We should be regularly challenging governmental secrecy. That does not mean that the government cannot have information kept from the public, but there should be exceptional reasons for doing so, and we should be regularly examining whether the reasons given for hiding information are truly exceptional. Fifty million documents a year are surely not exceptional enough to warrant secret handling.

The disclosure of confidential matters and the mishandling of classified matters that harm national security should be prevented, but how often has that happened? Should we really put into one basket a leak about clashes among White House advisors, a leak of our president’s conversation with his counterpart from Mexico, and a leak about troop movements during wartime? If you follow the news, in your lifetime you have heard about leaked information thousands, probably many thousands of times. Think back. How many of them have truly harmed the United States? Quick, name ten. How about five?

Many politicians and bureaucrats have an instinctual desire to keep hidden from the public all sorts of information even when it does not contain national security secrets. We should realize that a disclosure that embarrasses a government official is not the same as a disclosure that harms national security. We should be skeptical of why such information is secret.

(Concluded February10)

Snippets

Shortly before “The Immortal Jellyfish GirlImmortal Jellyfish Girl

” began, I heard a teenage voice say, “This is going to be s-o-o-o awesome. I just love radical puppetry theater.” I had questions, but even though she was sitting behind, I felt I did not know the sixteen-year-old well enough to ask.

When I heard that Tom Brady was yet again retiring, I thought of a European friend. He lives in Munich but went to college in the United States, where he fell in love with American football. He maintains that it is the greatest team game because for a play to be successful, every team member must perform well. I think that is an exaggeration, but he has a point. One player or even two or three is not sufficient for a good play. And, of course, a team with an offense that performs well may not win if the defense sucks, and so on. Even so, commentators regularly talk about a quarterback’s wins and losses, although they don’t say that about other players. Thus, it gets reported that Brady has won 35 playoff games and seven Super Bowls. But, of course, it was the New England Patriots that won those championships. Brady did not do it by himself. Remember that goal line interception by Malcolm Butler in 2015, Remember the entire New England defense when Atlanta fell apart in 2017.) Perhaps it is ok to say that Brady led the Patriots to the Super Bowl wins, but it denigrates all the many New England players who contributed to the victories to say that Brady won the games.

“Conceit is God’s gift to little men.” Bruce Barton.

“There are always people in whose presence it is unsuitable to be over-modest, they are only too pleased to take you at your word.” Louis Pasteur.

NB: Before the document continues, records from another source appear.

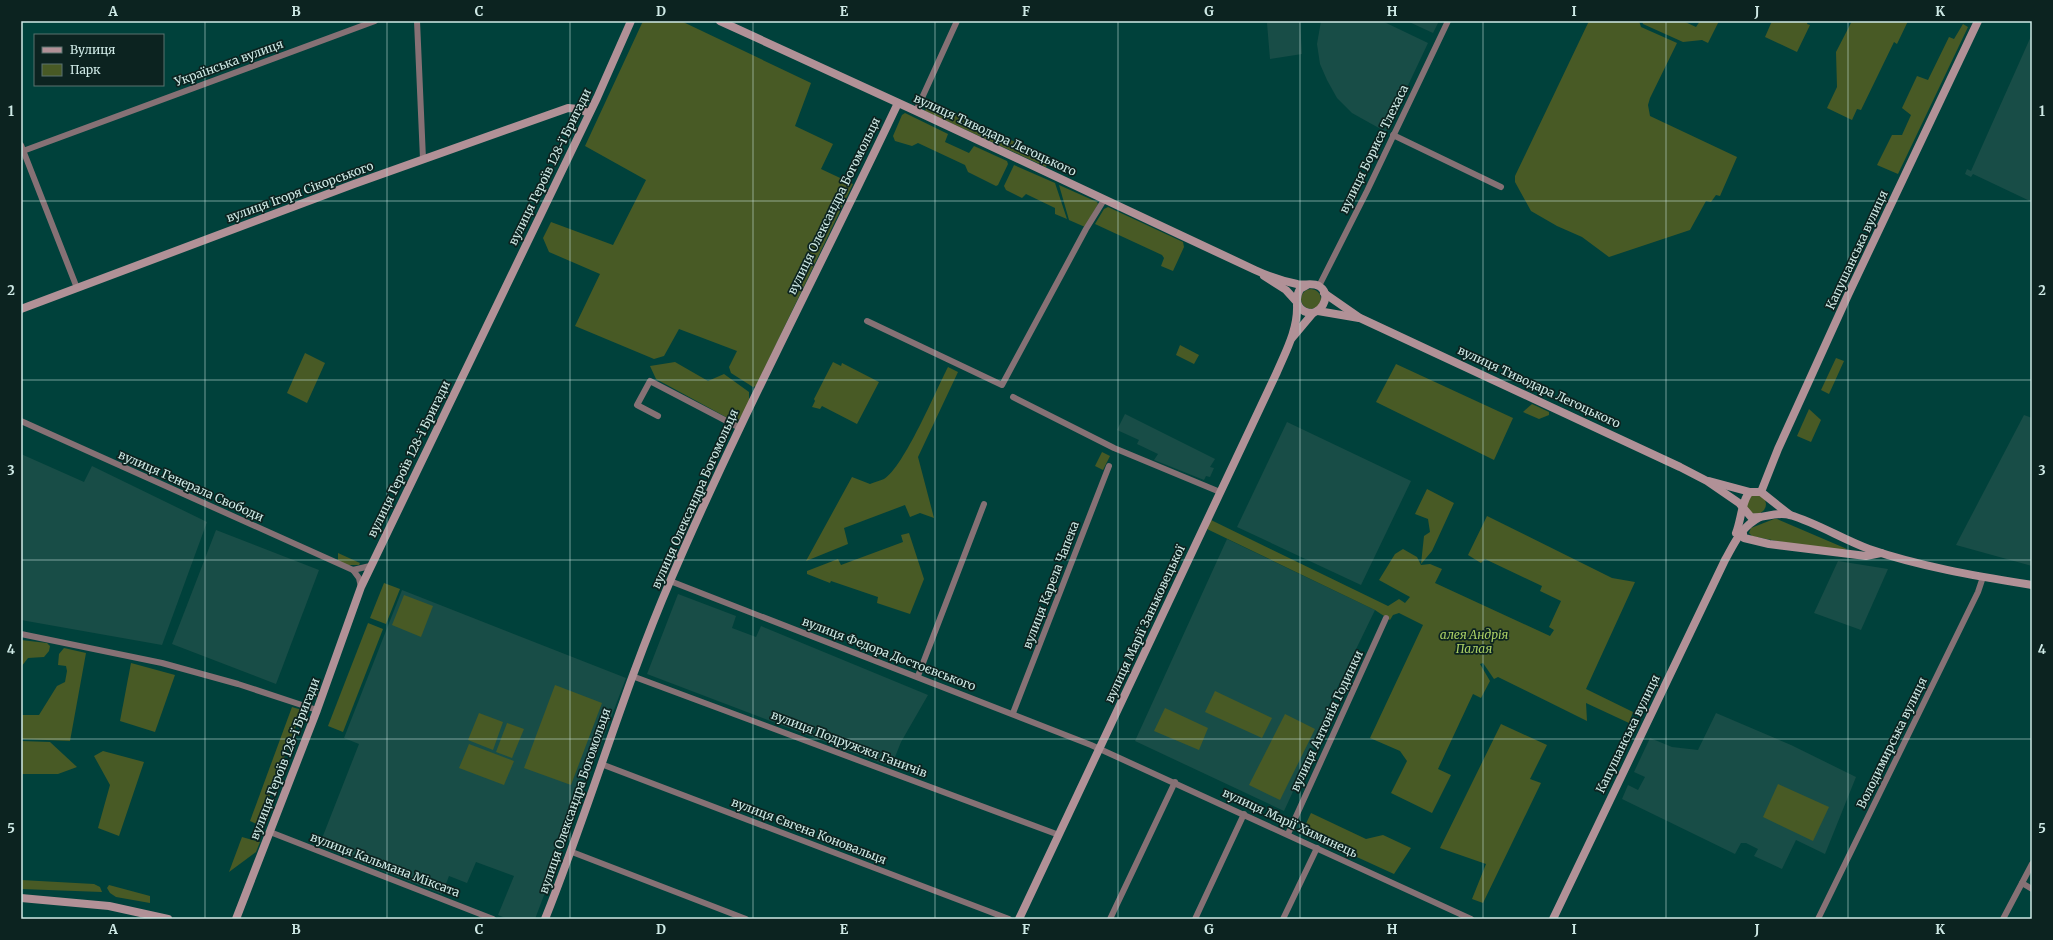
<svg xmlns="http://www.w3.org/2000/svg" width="2053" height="940" font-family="Merriweather,serif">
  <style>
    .built { fill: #184d47 }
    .green { fill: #485a25 }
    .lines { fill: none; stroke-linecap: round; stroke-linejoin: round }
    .street { stroke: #867175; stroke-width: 6 }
    .secondary { stroke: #b19197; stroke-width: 8 }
    .grid { fill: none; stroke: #cfeae6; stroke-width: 1; stroke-opacity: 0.55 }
    .labels { text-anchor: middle; stroke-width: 3.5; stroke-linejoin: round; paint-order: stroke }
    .street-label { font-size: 12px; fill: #cfeae6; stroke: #0c2320 }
    .park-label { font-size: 12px; font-style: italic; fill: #abcf64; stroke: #0c2320 }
    .neatline { fill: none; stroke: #cfeae6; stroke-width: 1.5 }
    .grid-label { font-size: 13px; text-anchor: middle; font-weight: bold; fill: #cfeae6 }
  </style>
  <rect width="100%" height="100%" fill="#00413b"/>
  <g class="built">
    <polygon points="1272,21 1300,21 1302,54 1270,59 1267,23"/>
    <polygon points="1321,21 1382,21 1428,43 1386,132 1352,113 1337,98 1327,80 1320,64 1317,44"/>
    <polygon points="1407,21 1439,21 1433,33"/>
    <polygon points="2032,34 2032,202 1973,174 1971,177 1965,174 1967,169 1971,171"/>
    <polygon points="1125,414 1215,459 1210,467 1214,468 1210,477 1206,476 1204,480 1154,460 1158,454 1137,444 1139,440 1117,430"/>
    <polygon points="2024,415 2032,418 2032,566 1956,545"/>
    <polygon points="1287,422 1411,481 1361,585 1237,527"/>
    <polygon points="21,454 84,482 92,466 207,522 162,645 21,620"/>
    <polygon points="216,530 319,570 276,684 172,644"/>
    <polygon points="1227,539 1375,610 1328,707 1328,716 1284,811 1135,741"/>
    <polygon points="1838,561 1888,569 1861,630 1814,613"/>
    <polygon points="402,590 626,678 535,919 508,919 498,915 514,876 476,862 467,883 449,876 442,894 319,846 359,744 344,738"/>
    <polygon points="678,594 736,616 732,628 756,637 761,626 928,695 901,742 891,767 647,674"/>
    <polygon points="1716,713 1791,745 1856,777 1825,854 1796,840 1782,869 1754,856 1758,849 1746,843 1741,843 1735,854 1622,799 1628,785 1638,790 1645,777 1634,772 1650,738 1672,747 1698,750"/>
  </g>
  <g class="green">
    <polygon points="643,21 681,21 811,83 795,126 833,144 821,169 853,184 756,386 753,387 731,373 729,367 737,351 679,329 664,356 654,359 575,326 600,274 549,252 543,238 551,222 613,245 646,180 585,146"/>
    <polygon points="1589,21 1639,21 1641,27 1677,43 1650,98 1648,105 1650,116 1737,157 1720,196 1716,195 1711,202 1706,201 1690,230 1609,257 1582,237 1557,226 1531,211 1515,182 1515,176"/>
    <polygon points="1642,21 1683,21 1696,27 1700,21 1719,21 1708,43 1702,40 1683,42 1643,24"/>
    <polygon points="1772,21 1808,21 1807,24 1810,25 1797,52 1765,37"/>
    <polygon points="1852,21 1908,21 1897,44 1894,42 1861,110 1857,109 1852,120 1827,108 1837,87 1836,52"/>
    <polygon points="1963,24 1968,27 1898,174 1877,165 1892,135 1902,135 1911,115 1902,108 1917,76 1928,80 1949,37 1954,39"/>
    <polygon points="929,102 1050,158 1046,167 925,111"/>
    <polygon points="905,113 948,134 945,142 969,153 974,146 1007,161 1008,164 998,185 996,186 968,172 965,165 918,143 912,146 895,141 893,136 902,115"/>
    <polygon points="1014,165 1055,183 1067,219 1055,214 1055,208 1026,194 1022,198 1006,190 1004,186"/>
    <polygon points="1059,185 1097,202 1098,204 1085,227 1069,220"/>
    <polygon points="1108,207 1183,242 1184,247 1173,271 1161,266 1164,258 1162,255 1095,224 1104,209"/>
    <circle cx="1311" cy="299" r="10"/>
    <polygon points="1180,345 1199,355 1194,364 1176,355"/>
    <polygon points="305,353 325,363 307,403 287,393"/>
    <polygon points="1836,358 1844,361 1829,394 1821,390"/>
    <polygon points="675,362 708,381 724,374 749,392 749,403 737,423 656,379 650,366"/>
    <polygon points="833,362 841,366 842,363 879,382 857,424 822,406 820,409 812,407 815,401 814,399"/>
    <polygon points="1396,364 1513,418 1494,460 1376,402"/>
    <path d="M948,367l10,5 -40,85 16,61 -14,-5 -10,4 -5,-12 -61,23 4,16 -42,17 46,-84 18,7c4,-2 10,-3 14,-5 20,-12 52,-89 64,-112z"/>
    <polygon points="1532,404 1549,412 1549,415 1539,419 1523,412"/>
    <polygon points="1809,409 1821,420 1811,442 1797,436"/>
    <polygon points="1102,452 1110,456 1103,470 1095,466"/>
    <polygon points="1427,489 1454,503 1432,551 1421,564 1424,536 1430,532 1428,519 1415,514"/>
    <circle cx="1756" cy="504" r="10"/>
    <polygon points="1487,516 1612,578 1635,582 1586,689 1633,712 1629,723 1586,703 1587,721 1498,677 1494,679 1483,663 1480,664 1490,681 1481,698 1473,694 1438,769 1451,775 1432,813 1391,793 1407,761 1400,751 1370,738 1423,625 1399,613 1393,615 1390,620 1375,610 1207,529 1211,520 1388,606 1399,599 1405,603 1410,597 1379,580 1395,554 1403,549 1417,557 1421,565 1430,564 1442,569 1435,583 1550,636 1554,630 1549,627 1561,601 1540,591 1542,586 1485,559 1481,563 1468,555"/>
    <path d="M1774,519h3l70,30c-7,4 -83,-10 -95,-13l-3,-3 2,-5z"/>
    <polygon points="909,533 924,579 910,614 877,603 878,597 831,581 830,583 807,574 807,571 838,559 841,565 903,542 901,535"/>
    <polygon points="338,553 360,563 359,565 347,565 338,561"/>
    <polygon points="384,583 400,589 386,624 370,618"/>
    <polygon points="404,595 433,606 421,637 392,625"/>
    <polygon points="368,623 383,629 343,732 328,726"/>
    <polygon points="21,640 47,643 50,646 49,651 44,657 28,658 21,667"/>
    <polygon points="64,648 86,653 70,741 21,739 21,715 39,715 57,686 65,682 67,671 66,666 58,665 59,654"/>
    <polygon points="131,663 175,675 155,732 120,721"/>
    <polygon points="555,685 602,703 571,785 524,768"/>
    <polygon points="1215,691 1272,718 1262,738 1205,712"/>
    <polygon points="292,707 302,710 259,825 250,821"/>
    <polygon points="1165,708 1208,728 1199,750 1154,731"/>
    <polygon points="479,713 503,722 493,750 468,740"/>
    <polygon points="1285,714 1315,729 1280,800 1249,785"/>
    <polygon points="507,723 524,729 512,758 496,752"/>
    <polygon points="1501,724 1547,745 1530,779 1541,783 1483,903 1472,899 1486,864 1440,848"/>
    <polygon points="21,741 50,742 77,767 58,774 21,774"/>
    <polygon points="469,744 514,761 504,785 459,768"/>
    <polygon points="103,751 144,762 119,836 98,828 110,785 94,756"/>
    <polygon points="1778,784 1829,807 1813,841 1763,817"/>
    <polygon points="1311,813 1366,839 1383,835 1411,848 1394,874 1302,832"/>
    <polygon points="242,837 260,842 256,852 229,872"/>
    <polygon points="21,880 94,884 100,887 102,892 21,889"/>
    <polygon points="109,885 150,896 150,903 116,897 110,893 107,888"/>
  </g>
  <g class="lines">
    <g class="street">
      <polyline points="417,21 423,159"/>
      <polyline points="916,111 957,21"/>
      <polyline points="1393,135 1501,187"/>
      <polyline points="21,145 77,288"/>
      <polyline points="23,151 375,21"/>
      <polyline points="1319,286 1367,191 1448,21"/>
      <polyline points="867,321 1002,385 1086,229 1104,200"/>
      <polyline points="1013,397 1114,448 1220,492"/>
      <polyline points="658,416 637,405 650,381 740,428"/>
      <polyline points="21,421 353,570 359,578 361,587"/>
      <polyline points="353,570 370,566"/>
      <polyline points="670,581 1091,745 1471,919"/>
      <polyline points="21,634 162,663 238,684 317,710"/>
      <polyline points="632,676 1059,835"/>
      <polyline points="918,676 984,504"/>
      <polyline points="1013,713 1109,466"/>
      <polyline points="601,764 1009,919"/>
      <polyline points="270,832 493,919"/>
      <polyline points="1288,834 1386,618"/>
      <polyline points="572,852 746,919"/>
      <polyline points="2022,883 2032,889"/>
      <polyline points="1110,919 1175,782"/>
      <polyline points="1195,919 1244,814"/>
      <polyline points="1283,919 1317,848"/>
      <polyline points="1818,919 1978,592 1983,577"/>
      <polyline points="2003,919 2032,864"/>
    </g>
    <g class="secondary">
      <path d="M720,21l196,90 339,159c13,6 28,11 42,14 7,2 15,-2 22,2 12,8 5,23 -6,27 -14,0 -20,-11 -13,-24l7,-4"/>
      <polyline points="1264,276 1286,290 1296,301"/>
      <path d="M1324,293l36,25 320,149 27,14 32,22 12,14c13,2 24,-6 39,-2 27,8 52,24 79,34 52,18 108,27 163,36"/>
      <polyline points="21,309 354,184 568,108 578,109 589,113"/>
      <polyline points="1318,311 1359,318"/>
      <polyline points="1292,338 1313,313"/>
      <polyline points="1709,481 1750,492"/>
      <polyline points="1761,492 1778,449 1848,295 1978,21"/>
      <polyline points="1742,530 1744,538 1769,544 1866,556 1881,553"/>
      <path d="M1736,533c5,-12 6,-34 14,-41h11l29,23"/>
      <polyline points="21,898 109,906 168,919"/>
      <polyline points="236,919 317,710 361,587 597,98 631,21"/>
      <path d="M545,919c45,-112 78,-229 126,-340 69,-161 152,-317 227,-476"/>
      <path d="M1019,919l258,-547c9,-21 21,-43 20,-67"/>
      <path d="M1553,919l172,-359c10,-18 16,-33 35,-43"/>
    </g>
  </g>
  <path class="grid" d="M205,21v898M387,21v898M570,21v898M753,21v898M935,21v898M1118,21v898M1300,21v898M1483,21v898M1666,21v898M1848,21v898M21,201h2011M21,380h2011M21,560h2011M21,739h2011"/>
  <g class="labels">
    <g class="street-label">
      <text transform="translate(229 63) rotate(-20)" y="4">Українська вулиця</text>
      <text transform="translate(995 135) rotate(25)" y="4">вулиця Тиводара Легоцького</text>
      <text transform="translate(1374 149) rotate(-64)" y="4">вулиця Бориса Тлехаса</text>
      <text transform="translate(550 167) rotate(-64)" y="4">вулиця Героїв 128-ї Бригади</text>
      <text transform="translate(300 192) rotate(-20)" y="4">вулиця Ігоря Сікорського</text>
      <text transform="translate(834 206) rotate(-64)" y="4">вулиця Олександра Богомольця</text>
      <text transform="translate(1857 250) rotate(-65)" y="4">Капушанська вулиця</text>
      <text transform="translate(1539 387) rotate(25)" y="4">вулиця Тиводара Легоцького</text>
      <text transform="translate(409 459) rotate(-64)" y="4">вулиця Героїв 128-ї Бригади</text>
      <text transform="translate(191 486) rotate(24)" y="4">вулиця Генерала Свободи</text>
      <text transform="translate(695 499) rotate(-66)" y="4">вулиця Олександра Богомольця</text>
      <text transform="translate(1051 585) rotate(-69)" y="4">вулиця Карела Чапека</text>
      <text transform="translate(1145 624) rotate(-65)" y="4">вулиця Марії Заньковецької</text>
      <text transform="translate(889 654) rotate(21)" y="4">вулиця Федора Достоєвського</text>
      <text transform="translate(1327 721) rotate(-65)" y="4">вулиця Антонія Годинки</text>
      <text transform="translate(1628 734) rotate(-64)" y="4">Капушанська вулиця</text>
      <text transform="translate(1892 743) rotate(-64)" y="4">Володимирська вулиця</text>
      <text transform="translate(849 744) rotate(21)" y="4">вулиця Подружжя Ганичів</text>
      <text transform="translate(285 759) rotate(-69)" y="4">вулиця Героїв 128-ї Бригади</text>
      <text transform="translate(575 801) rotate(-71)" y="4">вулиця Олександра Богомольця</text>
      <text transform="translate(1290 823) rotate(25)" y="4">вулиця Марії Химинець</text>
      <text transform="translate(809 831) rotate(21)" y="4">вулиця Євгена Коновальця</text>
      <text transform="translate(385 865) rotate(21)" y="4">вулиця Кальмана Міксата</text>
    </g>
    <g class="park-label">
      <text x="1474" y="639">алея Андрія<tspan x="1474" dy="14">Палая</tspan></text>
    </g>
  </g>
  <rect width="2053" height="940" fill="none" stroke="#0c2320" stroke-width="44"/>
  <rect x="34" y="34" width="130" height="52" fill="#0c2320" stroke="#5a736f"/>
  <rect x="42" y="47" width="20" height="6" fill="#b19197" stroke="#5a736f"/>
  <text x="70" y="54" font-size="12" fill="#cfeae6">Вулиця</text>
  <rect x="42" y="64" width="20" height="12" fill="#485a25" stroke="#5a736f"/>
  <text x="70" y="74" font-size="12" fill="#cfeae6">Парк</text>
  <rect x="22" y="22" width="2009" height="896" class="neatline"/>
  <g class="grid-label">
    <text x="113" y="16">A</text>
    <text x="296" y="16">B</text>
    <text x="479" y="16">C</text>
    <text x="661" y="16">D</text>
    <text x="844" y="16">E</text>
    <text x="1026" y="16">F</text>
    <text x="1209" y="16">G</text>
    <text x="1392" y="16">H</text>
    <text x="1574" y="16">I</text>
    <text x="1757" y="16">J</text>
    <text x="1940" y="16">K</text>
    <text x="11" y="116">1</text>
    <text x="2042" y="116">1</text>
    <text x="11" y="295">2</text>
    <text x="2042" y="295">2</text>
    <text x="11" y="475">3</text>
    <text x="2042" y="475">3</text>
    <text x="11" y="654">4</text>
    <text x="2042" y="654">4</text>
    <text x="11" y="833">5</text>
    <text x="2042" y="833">5</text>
    <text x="113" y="934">A</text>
    <text x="296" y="934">B</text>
    <text x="479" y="934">C</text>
    <text x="661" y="934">D</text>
    <text x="844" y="934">E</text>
    <text x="1026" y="934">F</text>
    <text x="1209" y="934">G</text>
    <text x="1392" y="934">H</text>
    <text x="1574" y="934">I</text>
    <text x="1757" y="934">J</text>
    <text x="1940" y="934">K</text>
  </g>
</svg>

I don’t know what to make of the fact that I find a resemblance between Hunter Biden and Aaron Rodgers.

At the conclusion of a tennis match, the loser packs up equipment and heads to the locker room often giving a wave to the audience as they applaud. The winner might them be interviewed on court. However, after the tournament finals, the loser stays on the court, takes part in the trophy awarding, and is interviewed. They almost always say gracious things, but surely that is a hard and awkward thing to do a few minutes after losing something they wanted so much.

Ashleigh Barty Wilkes Booth Tarkington.

I admit there is much about conservatism that I do not understand. I have heard how conservatives worry that school children are being groomed for sexual behaviors. But then conservatives rant that the M&M cartoon spokescandies are not sexy enough. Is that consistent?

I am saving footage of Senators recently quoting Taylor Swift lyrics in a hearing about Ticketmaster practices. I assure you that it is rare—oh, so rare—but on occasion I do something that is embarrassing. When on those oh-so-rare occasions, it helps me to feel better to see “serious” people doing even more cringeworthy stuff.